Just like the ancient empire, there is definitely an elitist mentality within the Spartan hockey organization. For years and years and years, Sparta has composed its roster full with offensive-minded finesse forwards and players with 'Star' power. Finding a heart-and-soul type of guy on Sparta is very rare indeed. It's almost as if they see any players of lesser offensive skill as 'inferiors', no matter if these players are good defensively, good in the corners, or in the trenches.

This disease has served to prevent Sparta from winning many league titles despite the fact that they usually have the deepest and most powerful looking roster. Why?

Because, as we saw with the Spartan empire, you can't win a war with just one type of fighting unit.

Sparta has a very bad habit of loading up 4 forward lines with offensive-stars and no checking forwards or gritty 'role players'. As we've seen in recent history with the Dallas Stars, playing an offensive star such as Pierre Turgeon 10-12 minutes a night on the 3rd line, without Power Play time, is a poor use of resources. Turgeon can't possibly produce the kind of offense that is expected of him, and he's not fit for the role of a checking center.

With too many stars and not enough ice time, the Spartans often suffer froma lack of good chemistry. Each of the players wants more ice time, and most of them won't get it. When the going gets tough, Sparta doesn't have the personnel to shut down opposing offensive stars nor win the wars in the trenches.

Full congratulations to Vitkovice for their surprisingly easy victory. Before the series, I was guilty of the same overconfidence that the Spartans are known for:

"This is the most lopsided mismatch of the entire first round. How could
Vitkovice compete with a Sparta team that has 8 NHLers and other top European
stars like Jan Marek, Petr Ton, and Martin Chabada"

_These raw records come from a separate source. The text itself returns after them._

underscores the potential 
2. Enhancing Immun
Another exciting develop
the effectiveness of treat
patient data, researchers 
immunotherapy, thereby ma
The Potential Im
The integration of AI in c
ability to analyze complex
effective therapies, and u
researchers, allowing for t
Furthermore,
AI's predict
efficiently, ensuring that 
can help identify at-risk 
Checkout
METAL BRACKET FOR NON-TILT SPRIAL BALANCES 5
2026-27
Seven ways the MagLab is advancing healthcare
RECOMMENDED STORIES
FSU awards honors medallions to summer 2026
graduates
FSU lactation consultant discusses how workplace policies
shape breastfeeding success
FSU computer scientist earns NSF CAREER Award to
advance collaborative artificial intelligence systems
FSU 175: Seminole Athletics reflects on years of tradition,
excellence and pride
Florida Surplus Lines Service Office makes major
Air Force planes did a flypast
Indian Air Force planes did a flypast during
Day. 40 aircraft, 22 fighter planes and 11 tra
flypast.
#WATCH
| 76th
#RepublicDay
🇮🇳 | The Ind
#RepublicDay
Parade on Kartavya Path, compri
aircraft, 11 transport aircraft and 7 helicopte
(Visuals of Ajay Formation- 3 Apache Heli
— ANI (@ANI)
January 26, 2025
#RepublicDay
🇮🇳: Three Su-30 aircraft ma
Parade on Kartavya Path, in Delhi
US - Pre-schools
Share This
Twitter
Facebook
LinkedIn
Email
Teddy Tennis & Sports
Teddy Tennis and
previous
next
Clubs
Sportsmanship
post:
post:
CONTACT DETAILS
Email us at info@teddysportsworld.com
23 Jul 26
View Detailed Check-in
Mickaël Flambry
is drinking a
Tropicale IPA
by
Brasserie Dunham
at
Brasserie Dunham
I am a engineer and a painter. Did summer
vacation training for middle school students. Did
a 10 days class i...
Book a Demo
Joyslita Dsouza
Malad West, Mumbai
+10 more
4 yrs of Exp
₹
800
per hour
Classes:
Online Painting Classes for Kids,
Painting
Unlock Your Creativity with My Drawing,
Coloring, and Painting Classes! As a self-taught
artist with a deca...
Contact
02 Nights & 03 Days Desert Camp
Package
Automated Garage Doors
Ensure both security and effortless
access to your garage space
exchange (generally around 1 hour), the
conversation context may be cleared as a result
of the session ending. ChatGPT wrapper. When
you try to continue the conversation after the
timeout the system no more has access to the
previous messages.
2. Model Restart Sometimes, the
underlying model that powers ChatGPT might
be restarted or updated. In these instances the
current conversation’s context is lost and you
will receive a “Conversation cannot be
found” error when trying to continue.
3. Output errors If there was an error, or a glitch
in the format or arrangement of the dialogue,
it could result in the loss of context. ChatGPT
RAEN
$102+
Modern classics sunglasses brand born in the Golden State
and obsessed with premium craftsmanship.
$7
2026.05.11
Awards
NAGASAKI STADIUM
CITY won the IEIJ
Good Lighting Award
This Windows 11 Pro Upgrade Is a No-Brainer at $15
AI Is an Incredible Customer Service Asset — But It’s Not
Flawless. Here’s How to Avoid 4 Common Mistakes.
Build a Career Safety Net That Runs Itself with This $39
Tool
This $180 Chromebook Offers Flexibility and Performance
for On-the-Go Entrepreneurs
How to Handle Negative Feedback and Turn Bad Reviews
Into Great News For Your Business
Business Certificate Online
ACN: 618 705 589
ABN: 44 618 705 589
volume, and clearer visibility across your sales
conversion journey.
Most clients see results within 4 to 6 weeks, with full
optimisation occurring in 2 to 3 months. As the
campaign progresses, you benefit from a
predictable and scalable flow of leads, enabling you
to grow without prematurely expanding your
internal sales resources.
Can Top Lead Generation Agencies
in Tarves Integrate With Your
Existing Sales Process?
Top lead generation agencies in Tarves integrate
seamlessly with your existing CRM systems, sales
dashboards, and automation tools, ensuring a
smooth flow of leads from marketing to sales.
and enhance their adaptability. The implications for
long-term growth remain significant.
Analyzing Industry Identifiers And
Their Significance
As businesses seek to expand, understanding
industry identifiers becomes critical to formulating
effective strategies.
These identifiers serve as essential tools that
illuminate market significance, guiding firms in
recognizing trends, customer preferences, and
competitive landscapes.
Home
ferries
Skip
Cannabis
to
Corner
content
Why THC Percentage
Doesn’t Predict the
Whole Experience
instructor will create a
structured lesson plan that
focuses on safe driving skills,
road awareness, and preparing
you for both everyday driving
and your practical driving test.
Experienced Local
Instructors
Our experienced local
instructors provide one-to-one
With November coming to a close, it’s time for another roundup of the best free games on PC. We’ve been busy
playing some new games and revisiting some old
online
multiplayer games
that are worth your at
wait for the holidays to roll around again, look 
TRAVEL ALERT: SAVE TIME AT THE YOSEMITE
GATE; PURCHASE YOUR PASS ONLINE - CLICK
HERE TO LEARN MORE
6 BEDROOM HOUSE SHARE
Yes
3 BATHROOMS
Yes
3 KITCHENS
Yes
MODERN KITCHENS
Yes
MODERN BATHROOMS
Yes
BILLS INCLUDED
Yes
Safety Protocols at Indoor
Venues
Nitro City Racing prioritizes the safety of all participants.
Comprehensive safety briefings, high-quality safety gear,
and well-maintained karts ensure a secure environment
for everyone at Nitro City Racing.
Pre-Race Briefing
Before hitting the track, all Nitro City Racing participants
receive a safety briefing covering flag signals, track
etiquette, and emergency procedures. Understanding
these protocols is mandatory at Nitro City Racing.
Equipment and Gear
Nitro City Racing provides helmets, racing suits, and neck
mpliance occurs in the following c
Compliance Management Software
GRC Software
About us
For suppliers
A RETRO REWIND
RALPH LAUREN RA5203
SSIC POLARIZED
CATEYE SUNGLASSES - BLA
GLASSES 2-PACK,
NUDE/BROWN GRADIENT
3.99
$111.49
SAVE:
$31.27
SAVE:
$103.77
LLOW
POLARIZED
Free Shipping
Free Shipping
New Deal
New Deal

How indeed? :) I hope coach Spartan coach Slavomir Lener is polishing his resume.

The Hero:

Vladimir Vujtek - 5GP 4-3-7 +6

The Goat:

Martin Havlat - 5GP 0-0-0 -8 20PIM

The other game yesterday featured Hame Zlin taking it to Litvinov with a 5-0 whitewash.
This was a penalty-frought game with 98 minutes dished out in total. There were no fights in the game, but a hell of a lot of hacking and whacking. It's almost as if the players were possessed by the demon spirit of Derian Hatcher.
Martin Erat was the star of the game with a goal and two assists, while Jaroslav Balastik went pointless and spent 16 minutes getting to know the penalty box a little better.


Zvolen 6 - Liptovsky Mikulas 2 (Zvolen wins series 4-1)

As predicted (yay, I got one right!), Zvolen disposed of LM in 5 games and did so rather easily in Game 5. Once again, the NHL line wasn't the one doing the bulk of the scoring - Vlado Orszagh had 1 goal and Richard Zednik added 2 assists.

Slovan Bratislava 3 - Poprad 2 (Slovan wins series 4-1)

I had predicted a 4-game sweep for Slovan, but a shootout victory for Poprad gave them a little something to be proud of.
Miroslav Satan assisted on Zdeno Ciger's 1st period goal and Slovan never looked back. Radoslav Suchy finished the series with no points and -7 rating in the 5 game series (sucks to be the guy assigned to check Satan) and will now go home to rest in preparation for the World Championships.

Bah. :P
Neener. Neener. Neener.
Those players should learn about the tactics used against them so that their team could formulate something which could effectively counter such strategy.